The team took an entire week off practice after that game, and per all reports game back rested, ready, and playing their best ball of the year in practice. One may treat those reports with skepticism, but we will see what the Tigers bring to the court tonight.
Before we take a deeper look at tonight's matchup, let's take a quick look at the season. The Tigers dominated against a fairly weak non-conference schedule with few top 100 teams. The step up in competition proved to be a challenge for the Tigers, but here is what we learned from the first half of conference play:
Against the easier second half of the conference season, the Tigers performance slipped a bit. They were still a solid team, but inconsistent performance was a bugaboo. There were multiple games where half of the team had negative game scores. In the second Mississippi State game, the total game score for the team was 1.4 on 42 points scored. That is an execrable performance.

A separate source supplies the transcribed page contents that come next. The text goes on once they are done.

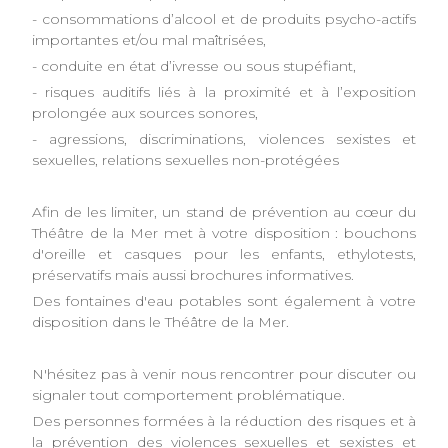
- consommations d’alcool et de produits psycho-actifs
importantes et/ou mal maîtrisées,
- conduite en état d’ivresse ou sous stupéfiant,
- risques auditifs liés à la proximité et à l’exposition
prolongée aux sources sonores,
- agressions, discriminations, violences sexistes et
sexuelles, relations sexuelles non-protégées
Afin de les limiter, un stand de prévention au cœur du
Théâtre de la Mer met à votre disposition : bouchons
d'oreille et casques pour les enfants, ethylotests,
préservatifs mais aussi brochures informatives.
Des fontaines d'eau potables sont également à votre
disposition dans le Théâtre de la Mer.
N'hésitez pas à venir nous rencontrer pour discuter ou
signaler tout comportement problématique.
Des personnes formées à la réduction des risques et à
la prévention des violences sexuelles et sexistes et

That statistical weirdness may get a post of its own in the offseason.
Some fading might be expected with two of the Tigers three best players being freshman, and one of them (Porter) fighting an increasing number of nagging injuries.
Morgan Stock really stepped up in conference play, earning 12 trifecta points and a spot in the starting lineup. Correspondingly, Sierra Michaelis fell off the map, whose place she took, fell off the map. Some of that appears to be due to some nagging injuries of her own. Here are the season totals for trifecta points:
By class, that's juniors 78, freshman 76, seniors 14, and sophomores 11.
So what does Brigham Young bring to the table? Their leading scorer is senior Lexi Rydalch, who is averaging a robust 24.3 ppg. She is paired with Kalani Purcell, who snares 12.7 rebounds per game. The only other senior for the Cougars is point guard Kylie Maeda, who coach Jeff Judkins praises as a leader and a calming influence on the team. The 5'-5" Hawaiian is a relatively rare non-LDS player for the Cougars. She doesn't sound the least bit like perhaps the most famous non-LDS BYU alum, Jim McMahon, which is probably a good thing.
BYU has a nine player rotation, but four of their five starters average well over 30 minutes per game. The scoring is very concentrated. If you can contain Rydalch, Purcell, and Makenzi Pulsipher, there isn't much other scoring there. Mizzou has more size than BYU among the people who play the most, which is another positive. I would expect to see Sophie Cunningham, who is likely Mizzou's best defender, on Rydalch all game.
Even though Mizzou is the lesser seed, it is favored by both Fivethirtyeight's predictor and the Sagarin ratings. Mizzou's played a much tougher schedule, but BYU's been to the tournament three years in a row now. This game will probably be close, but with the time to rest and heal up and hopefully refocus, Mizzou should be in good position to win this game.